[Lines of data]
* * * * * * *

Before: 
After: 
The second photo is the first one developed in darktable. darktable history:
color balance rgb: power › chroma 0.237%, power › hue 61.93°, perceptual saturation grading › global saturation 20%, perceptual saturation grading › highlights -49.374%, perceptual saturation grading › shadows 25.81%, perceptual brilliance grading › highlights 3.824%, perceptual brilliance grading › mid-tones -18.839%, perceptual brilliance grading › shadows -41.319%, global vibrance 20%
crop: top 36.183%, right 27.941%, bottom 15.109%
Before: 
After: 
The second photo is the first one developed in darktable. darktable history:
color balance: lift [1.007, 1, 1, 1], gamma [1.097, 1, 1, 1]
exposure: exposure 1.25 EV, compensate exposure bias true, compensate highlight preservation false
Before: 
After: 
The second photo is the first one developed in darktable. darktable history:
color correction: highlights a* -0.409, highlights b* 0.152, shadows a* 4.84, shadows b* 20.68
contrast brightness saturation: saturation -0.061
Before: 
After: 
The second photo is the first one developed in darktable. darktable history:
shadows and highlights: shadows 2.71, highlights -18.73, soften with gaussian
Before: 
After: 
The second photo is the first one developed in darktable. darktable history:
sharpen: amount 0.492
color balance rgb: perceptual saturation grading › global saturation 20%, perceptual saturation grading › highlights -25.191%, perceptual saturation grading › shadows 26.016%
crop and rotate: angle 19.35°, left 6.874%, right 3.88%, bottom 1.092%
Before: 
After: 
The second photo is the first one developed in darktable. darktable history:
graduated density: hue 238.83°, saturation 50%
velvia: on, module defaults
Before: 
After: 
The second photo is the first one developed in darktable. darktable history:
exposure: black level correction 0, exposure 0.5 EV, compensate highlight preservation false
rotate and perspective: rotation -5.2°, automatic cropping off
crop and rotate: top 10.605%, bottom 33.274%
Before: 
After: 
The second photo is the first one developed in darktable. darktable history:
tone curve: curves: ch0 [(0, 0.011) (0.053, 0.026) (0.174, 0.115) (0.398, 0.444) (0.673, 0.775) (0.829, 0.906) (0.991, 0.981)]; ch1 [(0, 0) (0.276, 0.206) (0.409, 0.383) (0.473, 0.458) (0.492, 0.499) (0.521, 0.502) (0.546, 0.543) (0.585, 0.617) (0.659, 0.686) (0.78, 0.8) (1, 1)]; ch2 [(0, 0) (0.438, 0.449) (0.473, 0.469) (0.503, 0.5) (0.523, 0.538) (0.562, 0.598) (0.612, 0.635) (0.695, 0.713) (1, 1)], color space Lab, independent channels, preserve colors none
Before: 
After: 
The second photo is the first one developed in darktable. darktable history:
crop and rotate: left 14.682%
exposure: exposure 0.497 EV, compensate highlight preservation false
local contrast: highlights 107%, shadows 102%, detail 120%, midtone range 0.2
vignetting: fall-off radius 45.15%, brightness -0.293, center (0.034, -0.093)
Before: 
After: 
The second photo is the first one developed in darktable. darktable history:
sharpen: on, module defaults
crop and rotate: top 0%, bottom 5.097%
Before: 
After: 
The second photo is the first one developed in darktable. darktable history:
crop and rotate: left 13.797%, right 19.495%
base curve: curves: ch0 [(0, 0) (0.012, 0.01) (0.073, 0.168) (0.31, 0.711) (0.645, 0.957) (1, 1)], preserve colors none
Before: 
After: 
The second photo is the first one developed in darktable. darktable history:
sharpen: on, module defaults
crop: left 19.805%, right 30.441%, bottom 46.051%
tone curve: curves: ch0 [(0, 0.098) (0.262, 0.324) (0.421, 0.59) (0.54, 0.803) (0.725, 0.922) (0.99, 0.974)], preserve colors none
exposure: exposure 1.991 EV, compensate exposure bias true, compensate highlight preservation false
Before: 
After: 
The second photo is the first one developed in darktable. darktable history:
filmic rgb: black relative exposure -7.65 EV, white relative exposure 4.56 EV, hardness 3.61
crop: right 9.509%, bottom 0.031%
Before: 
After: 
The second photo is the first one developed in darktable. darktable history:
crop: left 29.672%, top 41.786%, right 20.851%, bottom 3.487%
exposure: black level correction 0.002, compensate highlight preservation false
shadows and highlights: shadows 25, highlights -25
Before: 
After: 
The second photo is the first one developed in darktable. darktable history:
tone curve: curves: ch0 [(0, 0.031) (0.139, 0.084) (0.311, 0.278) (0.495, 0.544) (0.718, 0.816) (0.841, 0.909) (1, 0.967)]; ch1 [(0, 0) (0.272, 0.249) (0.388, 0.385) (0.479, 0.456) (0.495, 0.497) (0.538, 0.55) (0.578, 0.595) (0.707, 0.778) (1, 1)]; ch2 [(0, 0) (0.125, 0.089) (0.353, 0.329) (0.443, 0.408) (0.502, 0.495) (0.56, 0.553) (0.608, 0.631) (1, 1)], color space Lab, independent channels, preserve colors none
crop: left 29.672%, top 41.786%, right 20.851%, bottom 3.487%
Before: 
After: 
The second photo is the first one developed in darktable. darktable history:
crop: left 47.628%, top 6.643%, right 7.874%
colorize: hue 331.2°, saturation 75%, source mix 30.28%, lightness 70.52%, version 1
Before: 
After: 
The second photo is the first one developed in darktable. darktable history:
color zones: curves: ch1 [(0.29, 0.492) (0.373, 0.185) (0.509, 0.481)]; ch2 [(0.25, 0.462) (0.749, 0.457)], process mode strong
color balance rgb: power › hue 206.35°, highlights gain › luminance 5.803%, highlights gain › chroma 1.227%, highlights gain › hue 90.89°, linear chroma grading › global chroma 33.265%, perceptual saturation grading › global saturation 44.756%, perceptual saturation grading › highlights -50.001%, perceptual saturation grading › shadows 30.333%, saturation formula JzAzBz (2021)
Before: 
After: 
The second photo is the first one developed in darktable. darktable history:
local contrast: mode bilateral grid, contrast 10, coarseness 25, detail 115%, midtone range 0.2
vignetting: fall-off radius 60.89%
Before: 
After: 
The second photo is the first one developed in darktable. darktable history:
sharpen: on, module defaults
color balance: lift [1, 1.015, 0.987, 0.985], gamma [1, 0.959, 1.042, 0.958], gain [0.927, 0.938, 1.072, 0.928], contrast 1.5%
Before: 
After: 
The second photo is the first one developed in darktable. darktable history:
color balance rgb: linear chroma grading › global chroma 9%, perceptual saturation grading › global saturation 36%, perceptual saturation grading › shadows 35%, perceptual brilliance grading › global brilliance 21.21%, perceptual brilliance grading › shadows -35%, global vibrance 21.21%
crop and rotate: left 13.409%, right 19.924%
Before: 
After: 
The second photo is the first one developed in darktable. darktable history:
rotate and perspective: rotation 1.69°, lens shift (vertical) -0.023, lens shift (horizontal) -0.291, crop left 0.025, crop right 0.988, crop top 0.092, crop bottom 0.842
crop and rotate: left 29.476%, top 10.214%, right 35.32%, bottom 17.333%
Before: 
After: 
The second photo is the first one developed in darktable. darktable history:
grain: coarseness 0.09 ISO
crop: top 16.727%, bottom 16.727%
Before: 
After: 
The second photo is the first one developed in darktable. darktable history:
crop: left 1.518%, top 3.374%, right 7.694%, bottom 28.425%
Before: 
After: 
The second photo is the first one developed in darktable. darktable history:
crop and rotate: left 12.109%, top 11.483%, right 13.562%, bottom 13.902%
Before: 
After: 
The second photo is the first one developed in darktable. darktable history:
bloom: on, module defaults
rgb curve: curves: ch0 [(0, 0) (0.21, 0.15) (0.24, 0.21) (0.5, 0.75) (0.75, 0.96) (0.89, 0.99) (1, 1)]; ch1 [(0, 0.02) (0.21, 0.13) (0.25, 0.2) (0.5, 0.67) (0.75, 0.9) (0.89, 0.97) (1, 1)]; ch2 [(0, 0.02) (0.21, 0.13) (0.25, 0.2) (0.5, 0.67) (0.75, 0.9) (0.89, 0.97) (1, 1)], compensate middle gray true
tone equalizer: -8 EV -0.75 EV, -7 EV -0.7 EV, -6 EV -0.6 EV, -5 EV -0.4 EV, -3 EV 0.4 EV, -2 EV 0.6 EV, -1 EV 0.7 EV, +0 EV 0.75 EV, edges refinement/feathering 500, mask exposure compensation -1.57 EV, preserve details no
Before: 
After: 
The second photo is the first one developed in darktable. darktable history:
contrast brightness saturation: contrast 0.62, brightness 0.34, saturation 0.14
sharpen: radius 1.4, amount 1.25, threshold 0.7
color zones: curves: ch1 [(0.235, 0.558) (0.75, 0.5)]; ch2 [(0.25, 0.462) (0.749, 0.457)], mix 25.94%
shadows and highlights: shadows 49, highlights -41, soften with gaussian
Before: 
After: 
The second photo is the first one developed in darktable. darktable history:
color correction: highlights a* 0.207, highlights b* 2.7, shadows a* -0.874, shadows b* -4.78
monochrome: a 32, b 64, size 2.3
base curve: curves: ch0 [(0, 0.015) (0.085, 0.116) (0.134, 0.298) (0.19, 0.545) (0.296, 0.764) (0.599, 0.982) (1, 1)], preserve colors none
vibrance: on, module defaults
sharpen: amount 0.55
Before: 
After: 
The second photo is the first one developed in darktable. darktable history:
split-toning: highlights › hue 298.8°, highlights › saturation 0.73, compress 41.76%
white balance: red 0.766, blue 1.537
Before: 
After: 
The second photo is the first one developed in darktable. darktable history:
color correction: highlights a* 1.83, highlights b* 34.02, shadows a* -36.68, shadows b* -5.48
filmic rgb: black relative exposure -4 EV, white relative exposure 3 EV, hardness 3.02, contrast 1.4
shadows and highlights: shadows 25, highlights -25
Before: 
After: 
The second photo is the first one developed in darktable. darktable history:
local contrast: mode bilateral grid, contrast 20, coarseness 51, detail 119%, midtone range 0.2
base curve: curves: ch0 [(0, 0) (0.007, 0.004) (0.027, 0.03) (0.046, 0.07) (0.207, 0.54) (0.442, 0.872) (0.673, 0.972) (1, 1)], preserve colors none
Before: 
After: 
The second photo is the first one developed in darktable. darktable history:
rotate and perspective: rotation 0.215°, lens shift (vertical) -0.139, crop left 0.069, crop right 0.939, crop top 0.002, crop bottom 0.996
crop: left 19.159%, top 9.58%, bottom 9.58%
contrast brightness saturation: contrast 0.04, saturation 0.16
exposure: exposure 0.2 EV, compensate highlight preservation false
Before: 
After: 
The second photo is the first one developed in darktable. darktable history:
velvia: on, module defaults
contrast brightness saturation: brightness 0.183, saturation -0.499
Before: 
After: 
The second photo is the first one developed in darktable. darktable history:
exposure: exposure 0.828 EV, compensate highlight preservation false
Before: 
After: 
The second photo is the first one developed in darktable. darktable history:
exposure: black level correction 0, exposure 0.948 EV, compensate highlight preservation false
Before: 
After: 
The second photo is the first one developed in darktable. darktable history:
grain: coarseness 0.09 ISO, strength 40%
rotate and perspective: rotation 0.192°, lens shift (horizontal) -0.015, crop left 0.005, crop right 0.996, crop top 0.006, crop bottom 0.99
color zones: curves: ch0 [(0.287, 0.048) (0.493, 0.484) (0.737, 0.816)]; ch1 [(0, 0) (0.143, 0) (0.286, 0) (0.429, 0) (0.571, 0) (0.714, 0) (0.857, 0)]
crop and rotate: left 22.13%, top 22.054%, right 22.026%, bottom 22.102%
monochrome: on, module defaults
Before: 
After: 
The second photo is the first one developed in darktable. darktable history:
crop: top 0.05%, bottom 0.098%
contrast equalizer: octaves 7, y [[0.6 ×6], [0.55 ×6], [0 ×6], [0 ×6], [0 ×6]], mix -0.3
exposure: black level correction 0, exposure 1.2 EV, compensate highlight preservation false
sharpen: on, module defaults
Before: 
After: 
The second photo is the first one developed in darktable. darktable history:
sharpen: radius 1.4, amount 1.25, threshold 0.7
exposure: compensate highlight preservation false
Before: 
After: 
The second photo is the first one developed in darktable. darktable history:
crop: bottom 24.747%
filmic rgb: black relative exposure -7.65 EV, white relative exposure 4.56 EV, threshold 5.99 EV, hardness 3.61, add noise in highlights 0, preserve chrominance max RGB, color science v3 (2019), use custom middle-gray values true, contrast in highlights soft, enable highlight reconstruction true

* * * * * * *

WHAT THIS TASK INVOLVES: Extract the rows from the first line up to and including the line with "contrast brightness saturation: saturation", and reproduce them without any change.

OUTPUT:
Before: 
After: 
The second photo is the first one developed in darktable. darktable history:
color balance rgb: power › chroma 0.237%, power › hue 61.93°, perceptual saturation grading › global saturation 20%, perceptual saturation grading › highlights -49.374%, perceptual saturation grading › shadows 25.81%, perceptual brilliance grading › highlights 3.824%, perceptual brilliance grading › mid-tones -18.839%, perceptual brilliance grading › shadows -41.319%, global vibrance 20%
crop: top 36.183%, right 27.941%, bottom 15.109%
Before: 
After: 
The second photo is the first one developed in darktable. darktable history:
color balance: lift [1.007, 1, 1, 1], gamma [1.097, 1, 1, 1]
exposure: exposure 1.25 EV, compensate exposure bias true, compensate highlight preservation false
Before: 
After: 
The second photo is the first one developed in darktable. darktable history:
color correction: highlights a* -0.409, highlights b* 0.152, shadows a* 4.84, shadows b* 20.68
contrast brightness saturation: saturation -0.061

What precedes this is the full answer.